As with the selection of ten books, so even with a collection of a million everyone cannot be satisfied. All the books which have ever been printed could never be assembled in a single spot even if a library could be built large enough to contain them. In the official report made by Professor Coolidge, Widener Library's collection is described as "better rounded out than almost any of the great European libraries," although it contains fewer rare books than many others, and only a limited number in many special fields. Its selection, however, is calculated to satisfy the varied wants of a university such as Harvard.
The report further points out that very few duplicate copies have been bought, because there are fewer men who want to read the same book at the same time in a University library, than would be the case ouside. In another clause the statement is made that "we do not do as much for the students as we should." And at is here that the Willener authorities have made their choice between popular books, and volumes which are more important to graduate students in research work. The more common text-books are present only "by ones and twos."

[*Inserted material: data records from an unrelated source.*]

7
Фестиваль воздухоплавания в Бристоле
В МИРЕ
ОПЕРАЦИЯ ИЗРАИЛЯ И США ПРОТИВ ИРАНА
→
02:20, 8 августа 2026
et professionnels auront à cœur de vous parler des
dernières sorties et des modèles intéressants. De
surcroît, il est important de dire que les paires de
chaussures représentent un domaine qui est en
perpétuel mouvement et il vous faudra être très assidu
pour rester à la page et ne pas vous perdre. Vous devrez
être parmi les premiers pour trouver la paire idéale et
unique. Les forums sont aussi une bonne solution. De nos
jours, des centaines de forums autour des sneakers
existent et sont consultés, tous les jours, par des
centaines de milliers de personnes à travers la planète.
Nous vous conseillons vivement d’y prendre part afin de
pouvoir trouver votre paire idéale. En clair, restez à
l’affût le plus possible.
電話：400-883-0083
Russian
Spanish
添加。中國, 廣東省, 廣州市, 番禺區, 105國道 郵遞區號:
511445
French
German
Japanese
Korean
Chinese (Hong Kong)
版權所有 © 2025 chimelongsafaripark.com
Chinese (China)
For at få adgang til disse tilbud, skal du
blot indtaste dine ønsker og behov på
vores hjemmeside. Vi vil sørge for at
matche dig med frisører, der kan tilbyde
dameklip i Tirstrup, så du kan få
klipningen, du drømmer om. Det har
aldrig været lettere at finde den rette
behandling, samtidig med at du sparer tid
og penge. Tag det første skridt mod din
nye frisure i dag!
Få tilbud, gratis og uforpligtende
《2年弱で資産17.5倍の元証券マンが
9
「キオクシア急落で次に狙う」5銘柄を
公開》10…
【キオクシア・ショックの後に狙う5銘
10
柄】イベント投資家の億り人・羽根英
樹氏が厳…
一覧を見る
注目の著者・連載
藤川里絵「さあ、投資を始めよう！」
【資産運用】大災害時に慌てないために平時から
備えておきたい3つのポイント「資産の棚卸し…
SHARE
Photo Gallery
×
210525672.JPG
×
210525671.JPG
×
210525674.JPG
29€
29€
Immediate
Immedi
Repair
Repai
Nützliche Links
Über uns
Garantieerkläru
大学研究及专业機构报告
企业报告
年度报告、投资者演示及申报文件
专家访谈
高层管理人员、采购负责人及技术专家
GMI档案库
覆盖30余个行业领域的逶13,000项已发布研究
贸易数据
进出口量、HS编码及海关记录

At first glance, this choice would seem to be due to shortsightedness. It may well be argued that many students, undergraduates particularly, are hampered in their studies by the shortage of some of these every-day volumes and by the difficulties of securing them at the desired time. But most of these are texts which the majority of students are able to purchase for themselves, or to secure in other libraries such as that of the Union; and all of them may be had at Widener with a little care in the arrangement of study-time. There is no place so appropriate to a collection of varied and representative books as a university library such as Widener, and as long as funds are limited, it is right that they should go to acquiring scholarly additions to the collection, rather than to duplicating volumes that are now readily available except at times of unusual demand. The University's debt to the general cause of learning is greater than to the personal convenience of a few students.